Print every line of text from all of the entries below without changing anything, and leave the pictures out of your answer.

───

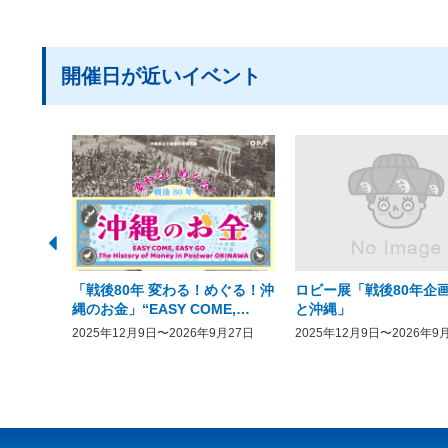
開催日が近いイベント
「戦後80年 変わる！めぐる！沖
ロビー展「戦後80年企画
縄のお金」“EASY COME,
と沖縄」
EASY GO － The History of
2025年12月9日〜2026年9月27日
2025年12月9日〜2026年9
Money in Postwar OKINAWA”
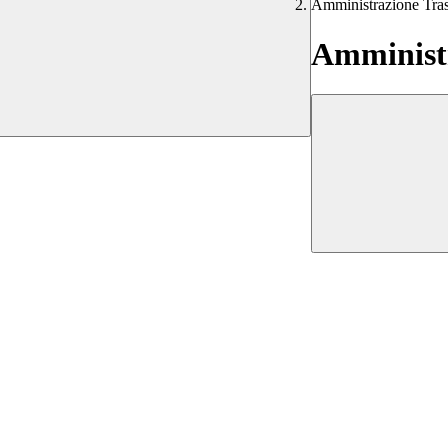
Amministrazione Tra
Amministr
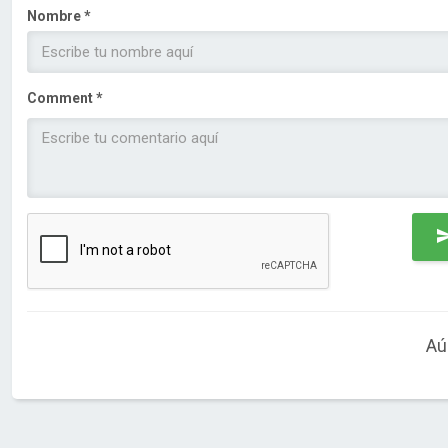
Nombre *
Comment *
Aú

───

• **Output of the exercise**:
開催日が近いイベント
「戦後80年 変わる！めぐる！沖
ロビー展「戦後80年企画
縄のお金」“EASY COME,
と沖縄」
EASY GO － The History of
2025年12月9日〜2026年9月27日
2025年12月9日〜2026年9
Money in Postwar OKINAWA”
Amministrazione Tra
Amministr
Nombre *
Comment *
Aú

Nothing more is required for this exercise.